Avant l’introduction des 35 heures, l’écart entre les grands secteurs d’activité atteignait près de deux heures. En 2017, une convergence entre les différents secteurs est constatée avec un écart qui atteint 1,4 point.
Le temps de travail est le plus faible dans les secteurs de la finance-assurance et de l’industrie (respectivement 35,1 et 35,4 heures en 2017). C’était déjà le cas en 1998 avant les 35 heures. Ces deux secteurs se caractérisent par la présence de grands groupes et de conventions de branche assez développées.
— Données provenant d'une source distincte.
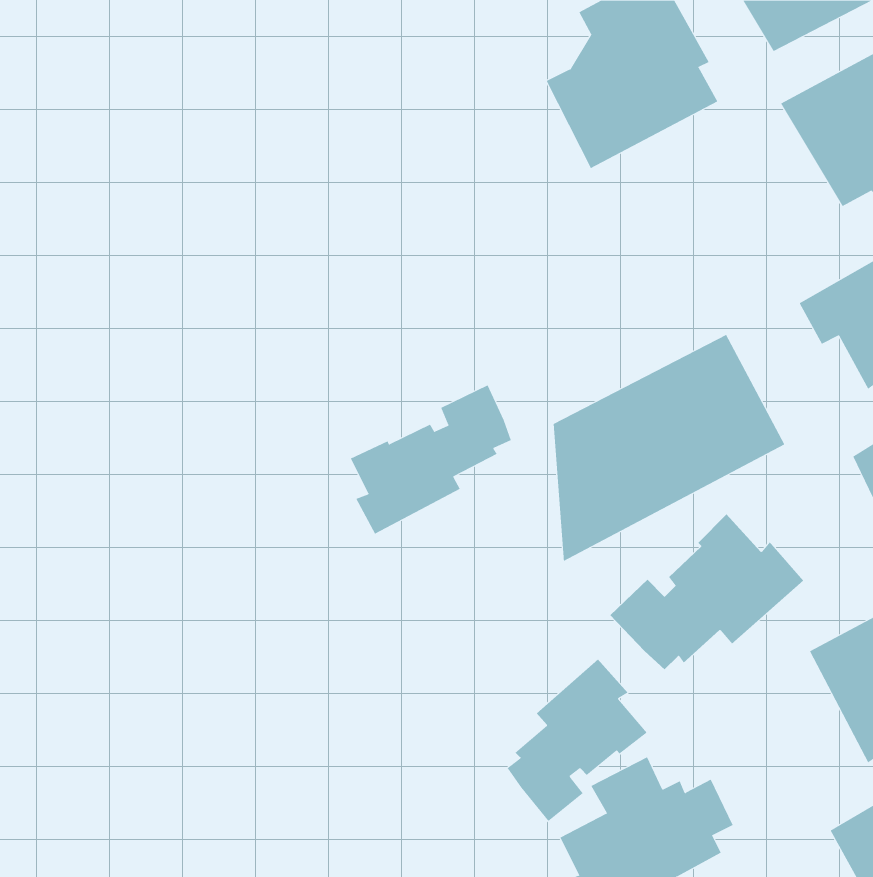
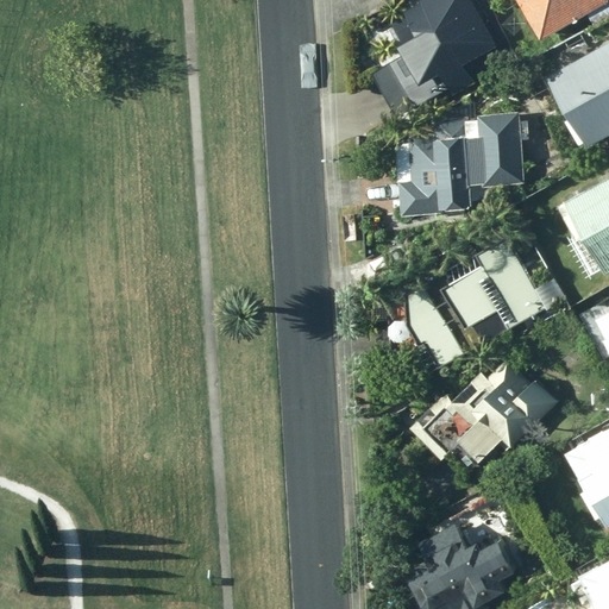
building: none -> [400,113,526,214]
building: [350,384,512,535] -> none
building: [507,659,648,822] -> none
Les secteurs de l’hôtellerie-restauration et de la construction sont, à l’opposé, ceux dont les salariés ont la durée hebdomadaire la plus longue (respectivement 36,8 et 36,3 heures). Ces deux secteurs sont constitués de petites structures et doivent faire face à une saisonnalité importante de leur activité. Ces caractéristiques sectorielles se retrouvent dans la quasi-totalité des pays européens.
Sans surprise, le temps de travail est plus élevé dans les PME que dans les grandes entreprises. La durée hebdomadaire moyenne de travail déclarée dans les TPE est très légèrement inférieure à celle des entreprises de 10 à 19 salariés mais est supérieure à celle de l’ensemble des entreprises de 10 salariés ou plus. 66,1 % des salariés à temps complet des TPE travaillent moins de 36 heures par semaine, contre 82,3 % dans les entreprises de 10 salariés ou plus. Près du quart ont une durée hebdomadaire de travail supérieure à 39 heures contre 9,0 % dans les entreprises de 10 salariés ou plus.
Si pour le moment, la reprise économique ne s’est pas traduite par une réelle augmentation du temps de travail hebdomadaire du fait de l’existence d’un fort volant de chômage, cette situation pourrait être amenée à changer avec l’apparition de goulots d’étranglement. Sur les 35 heures, les sondages sont très contradictoires. Ainsi, en 2015, selon un sondage réalisé par CSA pour Les Echos, Radio Classique et l’institut Montaigne, 71 % des salariés du privé étaient favorables à ce que les entreprises puissent fixer librement le temps de travail, par accord avec leurs salariés. Mais au mois de décembre 2016, selon un sondage BVA, 65 % des salariés français étaient opposés à l’augmentation de la durée de travail hebdomadaire.